Overhead Bridge Cranes

Overhead bridge cranes Chattanooga generally come in two different variations. Used primarily in industrial settings, this type of crane looks like a bridge, with two beams holding up a larger beam that runs horizontal to the ground. The lifting mechanism runs horizontally across the “bridge” to move items from one place to the next. There are a few different types of bridge cranes on the market: gantry cranes and jib cranes.

Gantry Crane

The first type of overhead crane is a gantry crane. Gantry cranes are supported by an A-frame and are moveable across tracks. They can also have caster wheels so that the location can be adjusted as needed. These cranes are often seen in shipyards, helping to move cargo off of boats. 

Jib Crane

A jib crane is different from a gantry crane in that this type of crane is permanently installed, either mounted to a ceiling, floor, or wall. The arm of the crane, also called the jib, has an assigned movement that is repeated over and over again. A jib crane can be programmed to work precisely as needed in any industrial setting. 

Freestanding Cranes

Freestanding cranes are sometimes called workstation cranes. Used in locomotive repair shops, the trolley wheels of the crane move about from above, embedded in an enclosed track, helping heavy parts to move seamlessly from one location to the next. 

Monorail Crane

A monorail crane is often used in assembly-line industries like automotive manufacturing or shipbuilding.
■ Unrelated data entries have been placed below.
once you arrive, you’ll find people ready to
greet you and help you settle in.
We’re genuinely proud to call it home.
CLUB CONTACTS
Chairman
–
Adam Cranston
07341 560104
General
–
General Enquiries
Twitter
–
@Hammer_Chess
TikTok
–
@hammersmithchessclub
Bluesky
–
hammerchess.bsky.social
Monorail cranes are used for a specific purpose within a factory setting and can move around curves if designed to do so. 

Bulk Handling Crane

The bulk-handling crane is used for lifting large volume items like coal and scrap metal. Equipped with a large claw-like feature at the end of its jib, bulk handling cranes can grab ahold of large amounts of heavy materials. 

Hammerhead Crane

A hammerhead crane is what many people think of when they think of a crane; it is a structure that has the ability to pivot around 360 degrees and has a trolley-like mechanism to move heavy items back and forth. These cranes are extremely heavy and are for the toughest jobs around. They usually are assembled on-site because the pieces of this crane are so heavy. 

From stationary cranes to adjustable cranes, the crane industry offers multiple options. Knowing what functions are needed from the crane is the first step in making an appropriate selection.